Over the last two weeks, I have observed the candidates for the European elections around the country as they participated in the IFA-organised election hustings in two rural constituency regions.

Well done to the candidates that actually turned up to discuss food and farming in Ireland. All 51 candidates were invited to these events well in advance. Factoring in party decisions to avoid overlaps, about half of the candidates didn’t turn up to any of the meetings.

On each night, as a rough rule of thumb, about half of those present actively engaged meaningfully with the audience and the questions posed.

The failure to attend and the poor engagement by some goes to show the growing disconnect between food producers and farmers, and those representing Ireland and Irish farmers in Brussels.

Never before has there been such a requirement for a strong voice for Irish food producers. The budget for supporting farmers to produce food has been slashed in real terms.

Not only that, but a whole new set of rules and regulations around sustainability and the environment have been initiated, or are in process, largely funded from the same budget.

This income issue is central and crucial to survival, sustainability and the ongoing viability of food producers in Ireland.

From both the floor and the candidates, we heard a separate budget in addition to the CAP budget is required. Ask the candidates who come to your doorstep for their solution to the declining budget and the extra environmental requirements.

The issues that farmers feel affect their livelihoods are very different either side of the Shannon.

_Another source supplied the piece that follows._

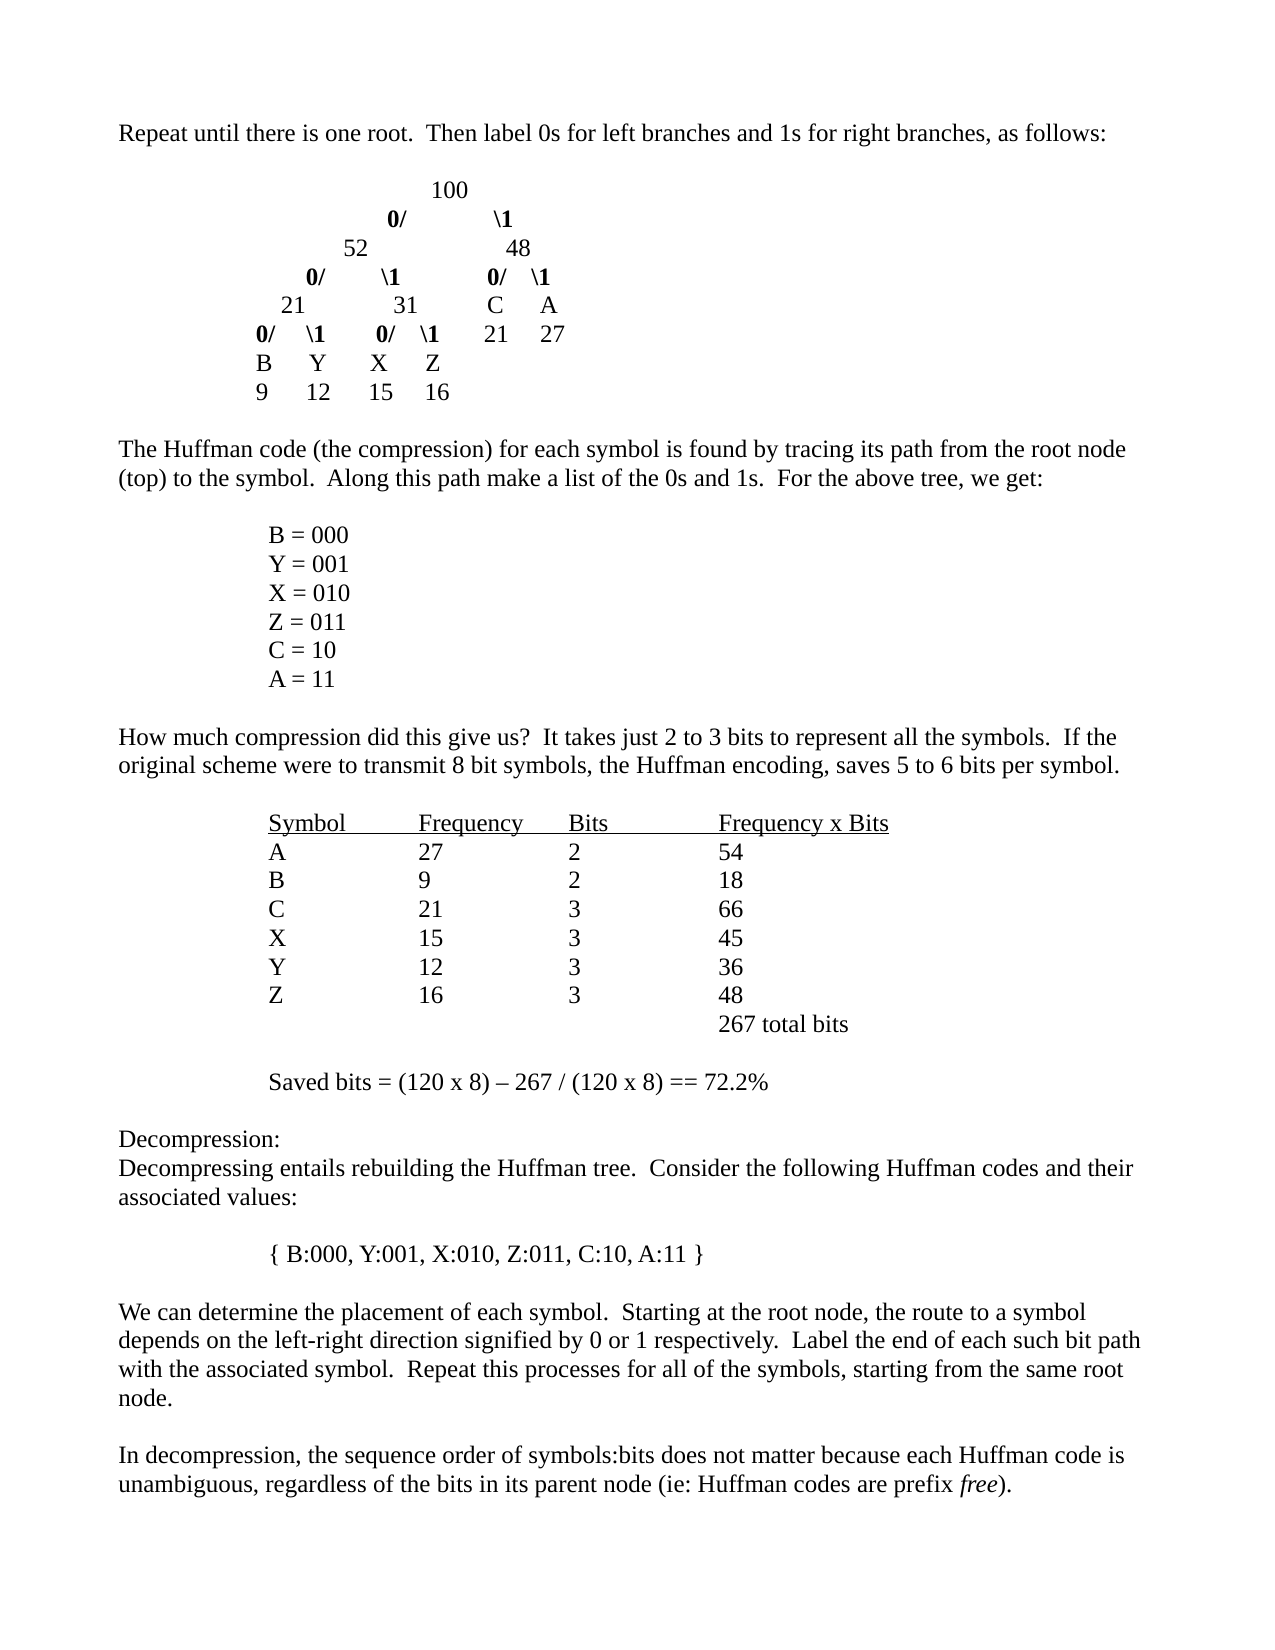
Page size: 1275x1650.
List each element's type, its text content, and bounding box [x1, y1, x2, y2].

The questions from farmers in the North West and Midlands constituency centred around convergence of the CAP payments (or flattening for the BISS) and where suckler and sheep farming fits into the future.

Hot topic

However, the Nitrates derogation was a hot topic in Claremorris also, and when all the candidates suggested water quality had to improve to retain the derogation, it sparked reaction.

At the very mention of water quality, anger levels rose among the western farmers, and the very same happened in Kilkenny. They pleaded with the candidates to understand Irish water quality is up with the best in Europe, and science suggests stocking rate per se is down the list in terms of influencing water quality.

In Kilkenny, the farmers again pleaded with the candidates to explain how can farmers be expected to invest, how can farmers who have already invested millions and millions, invest anymore without some vision or clarity on what stocking rate they are allowed.

There were no plausible solutions forthcoming other than to seek more time and clarity. Retention of the Nitrates derogation is a key issue for everyone to query when candidates come asking for a vote, because the retention of the Nitrates derogation affects all farmers – not just dairy farmers.

Separately, the common theme across all venues was a declining farmer margin and income. Farmers in Claremorris stood up from the floor and voiced concerns about the next generation and what will be needed to keep farmers on the land.

They felt the declining margin for part-time farmers was going to mean the next generation is simply not going to take on the burden.

Even in the south and east of the country, after a horrendous autumn and spring, farmers are seeing wafer thin margins and large scale losses.

I know farmers don’t like talking down the industry that they own and passionately work in every day. However, the sheer weight of paperwork, regulation and risk associated with the weather that they have to deal with day-in, day-out is putting the best of farmers under mental and financial pressure.


Irish farmers adhere to the highest global standards. Irish farmers want to and do attain top class grains and unique grass-fed quality proteins.

However, if European and national rules are pulling them down, you get the sense they are not willing to continue. Before polling on Friday 7 June, farmers need to identify who best represents your interests and your livelihood.

If you get the opportunity to meet candidates, ask them the key questions above that are central to the survival of food and farming in Ireland.

A declining CAP budget and retention of the Nitrates derogation are central issues that candidates will need to understand and fight for. If they can’t do that on your doorstep, the likelihood is they won’t do it in Brussels.